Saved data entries
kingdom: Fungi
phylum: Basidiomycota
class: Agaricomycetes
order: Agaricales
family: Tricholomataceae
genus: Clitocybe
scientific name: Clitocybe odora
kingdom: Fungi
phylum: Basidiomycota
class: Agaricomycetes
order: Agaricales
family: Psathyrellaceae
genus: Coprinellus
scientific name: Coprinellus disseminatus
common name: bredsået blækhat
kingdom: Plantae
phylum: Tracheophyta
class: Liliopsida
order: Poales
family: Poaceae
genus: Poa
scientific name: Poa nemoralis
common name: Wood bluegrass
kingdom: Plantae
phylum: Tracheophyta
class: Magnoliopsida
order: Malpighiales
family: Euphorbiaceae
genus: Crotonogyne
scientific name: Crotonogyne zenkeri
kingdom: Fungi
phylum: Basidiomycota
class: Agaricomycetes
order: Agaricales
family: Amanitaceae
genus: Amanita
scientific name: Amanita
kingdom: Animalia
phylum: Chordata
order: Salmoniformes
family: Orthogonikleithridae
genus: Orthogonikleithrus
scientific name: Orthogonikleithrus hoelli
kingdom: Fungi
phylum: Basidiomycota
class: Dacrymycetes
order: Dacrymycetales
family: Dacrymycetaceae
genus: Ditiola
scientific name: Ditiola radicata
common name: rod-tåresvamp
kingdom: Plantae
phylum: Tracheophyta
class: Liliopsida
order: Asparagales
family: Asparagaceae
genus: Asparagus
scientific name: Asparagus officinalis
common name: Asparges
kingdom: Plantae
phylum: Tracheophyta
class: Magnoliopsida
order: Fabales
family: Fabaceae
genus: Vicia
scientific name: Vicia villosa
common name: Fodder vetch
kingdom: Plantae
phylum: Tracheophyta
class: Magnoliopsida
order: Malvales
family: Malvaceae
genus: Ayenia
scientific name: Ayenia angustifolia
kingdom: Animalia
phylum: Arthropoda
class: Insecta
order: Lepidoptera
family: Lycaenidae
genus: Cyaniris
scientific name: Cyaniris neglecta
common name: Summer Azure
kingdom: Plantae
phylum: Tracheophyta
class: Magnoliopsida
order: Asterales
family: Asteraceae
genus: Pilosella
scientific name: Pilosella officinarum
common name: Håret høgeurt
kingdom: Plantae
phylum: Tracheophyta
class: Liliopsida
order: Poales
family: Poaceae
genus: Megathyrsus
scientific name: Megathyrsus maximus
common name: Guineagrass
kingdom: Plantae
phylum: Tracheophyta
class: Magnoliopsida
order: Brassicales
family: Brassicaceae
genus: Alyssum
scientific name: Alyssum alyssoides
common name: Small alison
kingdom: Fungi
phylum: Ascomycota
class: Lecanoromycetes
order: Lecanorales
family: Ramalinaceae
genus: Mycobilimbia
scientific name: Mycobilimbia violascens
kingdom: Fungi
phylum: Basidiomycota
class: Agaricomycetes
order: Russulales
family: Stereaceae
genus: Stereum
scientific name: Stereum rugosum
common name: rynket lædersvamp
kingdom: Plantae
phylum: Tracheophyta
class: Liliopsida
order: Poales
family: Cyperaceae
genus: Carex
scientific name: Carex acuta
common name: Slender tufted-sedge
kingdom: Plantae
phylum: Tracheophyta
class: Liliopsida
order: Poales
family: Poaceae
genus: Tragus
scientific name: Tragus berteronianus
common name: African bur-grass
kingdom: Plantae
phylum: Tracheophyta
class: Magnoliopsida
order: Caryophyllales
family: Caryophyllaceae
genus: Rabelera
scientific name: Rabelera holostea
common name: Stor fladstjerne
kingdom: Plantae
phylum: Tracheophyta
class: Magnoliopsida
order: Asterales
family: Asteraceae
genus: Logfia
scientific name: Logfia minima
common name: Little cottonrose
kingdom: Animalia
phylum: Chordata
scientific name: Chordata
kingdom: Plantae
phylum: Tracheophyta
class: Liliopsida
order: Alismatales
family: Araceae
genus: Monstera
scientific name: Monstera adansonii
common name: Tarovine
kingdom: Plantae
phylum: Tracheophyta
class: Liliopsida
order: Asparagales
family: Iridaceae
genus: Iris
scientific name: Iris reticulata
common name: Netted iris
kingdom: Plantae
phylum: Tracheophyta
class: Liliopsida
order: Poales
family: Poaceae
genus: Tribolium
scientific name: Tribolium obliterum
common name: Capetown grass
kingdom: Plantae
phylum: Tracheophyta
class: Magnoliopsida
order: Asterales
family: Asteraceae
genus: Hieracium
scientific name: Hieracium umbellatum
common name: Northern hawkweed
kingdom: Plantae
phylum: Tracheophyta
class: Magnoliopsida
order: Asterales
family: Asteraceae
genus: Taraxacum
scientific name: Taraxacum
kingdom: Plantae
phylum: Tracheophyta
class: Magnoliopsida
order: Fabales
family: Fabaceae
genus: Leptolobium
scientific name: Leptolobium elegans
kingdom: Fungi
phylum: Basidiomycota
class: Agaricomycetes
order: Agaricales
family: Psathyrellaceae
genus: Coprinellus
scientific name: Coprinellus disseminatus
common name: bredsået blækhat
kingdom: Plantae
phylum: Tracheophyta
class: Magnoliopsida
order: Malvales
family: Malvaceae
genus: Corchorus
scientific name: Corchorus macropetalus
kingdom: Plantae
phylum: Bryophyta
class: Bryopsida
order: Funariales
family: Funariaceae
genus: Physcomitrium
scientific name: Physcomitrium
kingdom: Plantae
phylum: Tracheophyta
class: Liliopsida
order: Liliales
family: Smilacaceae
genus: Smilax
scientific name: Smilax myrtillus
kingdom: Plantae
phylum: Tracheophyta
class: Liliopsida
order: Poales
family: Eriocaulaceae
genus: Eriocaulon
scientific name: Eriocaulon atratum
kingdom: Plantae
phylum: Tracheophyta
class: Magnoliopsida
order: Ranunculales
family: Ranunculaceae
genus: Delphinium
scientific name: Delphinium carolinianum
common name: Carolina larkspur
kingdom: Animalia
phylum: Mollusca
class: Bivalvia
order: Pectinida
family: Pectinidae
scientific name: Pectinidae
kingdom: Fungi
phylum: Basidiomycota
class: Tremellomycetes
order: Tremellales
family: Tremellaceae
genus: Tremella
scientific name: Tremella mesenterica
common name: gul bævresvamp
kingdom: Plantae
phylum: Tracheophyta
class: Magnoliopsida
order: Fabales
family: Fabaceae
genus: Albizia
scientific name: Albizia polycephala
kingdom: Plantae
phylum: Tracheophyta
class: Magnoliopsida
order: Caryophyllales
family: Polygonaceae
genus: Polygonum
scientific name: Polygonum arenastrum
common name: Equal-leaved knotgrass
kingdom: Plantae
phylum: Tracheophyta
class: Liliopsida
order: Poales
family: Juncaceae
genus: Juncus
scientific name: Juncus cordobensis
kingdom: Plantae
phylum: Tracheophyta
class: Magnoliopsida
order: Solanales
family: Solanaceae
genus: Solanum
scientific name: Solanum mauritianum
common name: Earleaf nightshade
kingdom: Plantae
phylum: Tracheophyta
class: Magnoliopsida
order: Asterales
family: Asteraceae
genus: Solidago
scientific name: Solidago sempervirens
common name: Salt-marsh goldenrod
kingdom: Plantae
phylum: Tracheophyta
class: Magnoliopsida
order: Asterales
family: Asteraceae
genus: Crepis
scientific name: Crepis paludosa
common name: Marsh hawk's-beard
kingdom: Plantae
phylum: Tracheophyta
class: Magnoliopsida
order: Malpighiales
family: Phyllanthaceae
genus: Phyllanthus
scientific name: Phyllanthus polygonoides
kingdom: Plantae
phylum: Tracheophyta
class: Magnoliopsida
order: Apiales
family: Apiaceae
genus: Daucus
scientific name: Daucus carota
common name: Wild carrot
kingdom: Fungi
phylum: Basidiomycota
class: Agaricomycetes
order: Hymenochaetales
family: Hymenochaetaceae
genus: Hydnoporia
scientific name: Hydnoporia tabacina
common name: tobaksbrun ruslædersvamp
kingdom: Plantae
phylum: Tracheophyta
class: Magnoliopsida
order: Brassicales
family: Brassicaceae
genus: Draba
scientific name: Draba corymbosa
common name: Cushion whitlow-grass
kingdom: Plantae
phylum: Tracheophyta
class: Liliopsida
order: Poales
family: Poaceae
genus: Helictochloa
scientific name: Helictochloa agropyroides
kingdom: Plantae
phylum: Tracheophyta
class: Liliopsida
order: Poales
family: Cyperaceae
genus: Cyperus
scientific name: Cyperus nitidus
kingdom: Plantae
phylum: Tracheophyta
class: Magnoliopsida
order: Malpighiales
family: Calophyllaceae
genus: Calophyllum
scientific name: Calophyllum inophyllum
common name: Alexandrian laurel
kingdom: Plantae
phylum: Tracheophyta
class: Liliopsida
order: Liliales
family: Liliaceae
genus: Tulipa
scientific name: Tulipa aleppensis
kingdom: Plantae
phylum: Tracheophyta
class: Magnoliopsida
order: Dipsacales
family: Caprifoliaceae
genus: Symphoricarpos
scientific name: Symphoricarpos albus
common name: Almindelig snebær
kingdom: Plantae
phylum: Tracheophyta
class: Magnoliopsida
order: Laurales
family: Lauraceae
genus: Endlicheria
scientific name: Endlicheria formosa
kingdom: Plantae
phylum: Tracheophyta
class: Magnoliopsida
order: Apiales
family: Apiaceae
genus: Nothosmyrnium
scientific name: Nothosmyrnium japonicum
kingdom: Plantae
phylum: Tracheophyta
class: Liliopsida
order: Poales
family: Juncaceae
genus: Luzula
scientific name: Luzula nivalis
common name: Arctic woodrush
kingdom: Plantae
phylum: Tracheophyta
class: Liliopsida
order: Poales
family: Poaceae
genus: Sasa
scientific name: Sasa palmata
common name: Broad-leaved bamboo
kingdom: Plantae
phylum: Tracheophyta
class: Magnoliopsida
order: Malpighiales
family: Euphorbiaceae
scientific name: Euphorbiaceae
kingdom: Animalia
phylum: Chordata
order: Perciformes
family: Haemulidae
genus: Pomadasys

Exercise description:
Return every line of the data unchanged, from the very first line through the line that contains "scientific name: Alyssum alyssoides", including that final line.

Full response:
kingdom: Fungi
phylum: Basidiomycota
class: Agaricomycetes
order: Agaricales
family: Tricholomataceae
genus: Clitocybe
scientific name: Clitocybe odora
kingdom: Fungi
phylum: Basidiomycota
class: Agaricomycetes
order: Agaricales
family: Psathyrellaceae
genus: Coprinellus
scientific name: Coprinellus disseminatus
common name: bredsået blækhat
kingdom: Plantae
phylum: Tracheophyta
class: Liliopsida
order: Poales
family: Poaceae
genus: Poa
scientific name: Poa nemoralis
common name: Wood bluegrass
kingdom: Plantae
phylum: Tracheophyta
class: Magnoliopsida
order: Malpighiales
family: Euphorbiaceae
genus: Crotonogyne
scientific name: Crotonogyne zenkeri
kingdom: Fungi
phylum: Basidiomycota
class: Agaricomycetes
order: Agaricales
family: Amanitaceae
genus: Amanita
scientific name: Amanita
kingdom: Animalia
phylum: Chordata
order: Salmoniformes
family: Orthogonikleithridae
genus: Orthogonikleithrus
scientific name: Orthogonikleithrus hoelli
kingdom: Fungi
phylum: Basidiomycota
class: Dacrymycetes
order: Dacrymycetales
family: Dacrymycetaceae
genus: Ditiola
scientific name: Ditiola radicata
common name: rod-tåresvamp
kingdom: Plantae
phylum: Tracheophyta
class: Liliopsida
order: Asparagales
family: Asparagaceae
genus: Asparagus
scientific name: Asparagus officinalis
common name: Asparges
kingdom: Plantae
phylum: Tracheophyta
class: Magnoliopsida
order: Fabales
family: Fabaceae
genus: Vicia
scientific name: Vicia villosa
common name: Fodder vetch
kingdom: Plantae
phylum: Tracheophyta
class: Magnoliopsida
order: Malvales
family: Malvaceae
genus: Ayenia
scientific name: Ayenia angustifolia
kingdom: Animalia
phylum: Arthropoda
class: Insecta
order: Lepidoptera
family: Lycaenidae
genus: Cyaniris
scientific name: Cyaniris neglecta
common name: Summer Azure
kingdom: Plantae
phylum: Tracheophyta
class: Magnoliopsida
order: Asterales
family: Asteraceae
genus: Pilosella
scientific name: Pilosella officinarum
common name: Håret høgeurt
kingdom: Plantae
phylum: Tracheophyta
class: Liliopsida
order: Poales
family: Poaceae
genus: Megathyrsus
scientific name: Megathyrsus maximus
common name: Guineagrass
kingdom: Plantae
phylum: Tracheophyta
class: Magnoliopsida
order: Brassicales
family: Brassicaceae
genus: Alyssum
scientific name: Alyssum alyssoides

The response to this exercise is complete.